Black symphonique frenchy match one :
Anorexia Nervosa perd Hreidmarr. Qu'importe, round 2 :
Scars Of Chaos sort
Humanitarian War Machine. Ou la preuve que la relève est assurée.
Bon, faisons la part des choses.
Scars Of Chaos transpire l'
Anorexia Nervosa niveau influences. Son de rouleau compresseur, "orchestre" pompeux et omniprésent, chant alterné français et anglais, on sent bien quel groupe est le père spirituel de
Scars Of Chaos. Pour autant, on ne hurlera pas au plagiat. Parce que si on se donne la peine d'écouter attentivement, on se rend compte que la première impression n'est pas aussi juste qu'il y paraît. Le groupe développe un sens de la composition qui lui est propre et qui se démarque de ses parents directs. Inspiration donc, plagiat non, on n'y est pas.
Donc,
Scars Of Chaos, c'est ça : des grattes jouant surtout en rythmique selon des schémas assez complexes, qu'il est très plaisant d'écouter attentivement. Une batterie qui a l'énorme défaut d'être sous produite, trop clairement en dessous des guitares, ce qui enlève un peu de la pêche que peuvent avoir les compositions. Par ailleurs, le batteur est très doué et c'est vraiment dommage que son son soit aussi sourd. Un chanteur black regardant parfois légèrement sur le death, efficace et plein de ressources. Et surtout des claviers orchestraux (ce qui n'étonnera personne) particulièrement mis en avant (plus que ceux d'
Anorexia Nervosa, puisqu'ils portent la composition au lieu de la supporter, si vous me passez l'expression), et qui assurent à peu près toute la partie "mélodique", sombres, épiques et torturés.

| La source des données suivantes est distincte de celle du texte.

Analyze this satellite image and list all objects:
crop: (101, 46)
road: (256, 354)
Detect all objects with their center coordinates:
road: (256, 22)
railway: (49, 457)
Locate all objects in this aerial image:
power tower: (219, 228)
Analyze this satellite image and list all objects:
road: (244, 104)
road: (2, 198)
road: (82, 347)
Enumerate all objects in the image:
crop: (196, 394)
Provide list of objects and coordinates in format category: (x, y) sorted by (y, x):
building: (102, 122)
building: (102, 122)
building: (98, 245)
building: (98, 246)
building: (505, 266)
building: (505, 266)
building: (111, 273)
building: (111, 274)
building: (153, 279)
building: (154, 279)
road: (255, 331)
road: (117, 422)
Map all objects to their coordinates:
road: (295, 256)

Le groupe signe des compositions violentes et techniquement très bien foutues (batterie, grattes, claviers, personne n'est en reste et le niveau des musiciens est à saluer). Le disque est assez touffu et demande quelques écoutes pour être appréhendé entièrement (pour se débarrasser du bon vieux cliché
Anorexia Nervosa qui nous assaille au début, en fait). Bref, tout ça, c'est pas mal du tout. Seulement, il y a un petit "mais". Oui, il faut bien que je râle, quand même, râler est une de mes passions.

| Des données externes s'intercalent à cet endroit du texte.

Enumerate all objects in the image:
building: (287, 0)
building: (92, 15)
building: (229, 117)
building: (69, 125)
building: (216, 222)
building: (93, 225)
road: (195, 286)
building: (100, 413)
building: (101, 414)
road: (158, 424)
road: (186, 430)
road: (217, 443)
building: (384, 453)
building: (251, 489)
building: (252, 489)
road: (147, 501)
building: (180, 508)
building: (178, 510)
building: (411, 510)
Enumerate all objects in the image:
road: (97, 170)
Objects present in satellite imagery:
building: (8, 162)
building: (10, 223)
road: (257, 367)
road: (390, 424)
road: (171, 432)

Scars Of Chaos en fait trop. Voilà, c'est là le plus grand problème de ce disque. Centrons-nous sur les claviers pour commencer. Ne comptez pas leur échapper une seconde, ils sont partout, tout le temps. Et c'est une erreur, à mon humble avis. A force d'imposer partout sa pompe et sa grandiloquence décadente, le synthétiseur se révèle un peu contre-productif. On finit par ne plus l'entendre et c'est dommage. Le groupe aurait sans doute été plus inspiré de ne pas poser systématiquement leurs parties symphoniques, de les laisser reposer de temps à autres pour leur laisser faire des entrées plus fracassantes, de celles qui restent plus dans les esprits. Le bien en trop grande quantité tue un peu le bien.
Deuxième constat. Le groupe joue pied au plancher. Une ou deux introductions de temps à autres, pas de problèmes. Mais, tout comme les claviers sont trop présents, le tempo du groupe ne varie pas assez, ce qui fait que même si les compositions sont toutes bonnes les unes isolées des autres, elles se trouvent être quelque peu indigestes dans l'entièreté du disque. Constat appuyé par les passages plus posés (la seconde moitié du morceau éponyme et l'excellent titre plus ambiant
Lost To The
Illusion Of
Heaven), qui éveillent soudain fortement l'intérêt qui baissait un peu quelques instants auparavant.
Cet
Humanitarian War Machine est donc un disque qui vaut le détour, le black symphonique n'est pas mort et
Scars Of Chaos le proclame haut et fort. Les amateurs de black symphonique (ou du moins de la tendance décadence pompeuse et épique) devraient y trouver leur bonheur. Le disque pêche cependant un peu par excès. Un peu moins de claviers, un tempo un peu plus varié, et on tiendra un grand nom.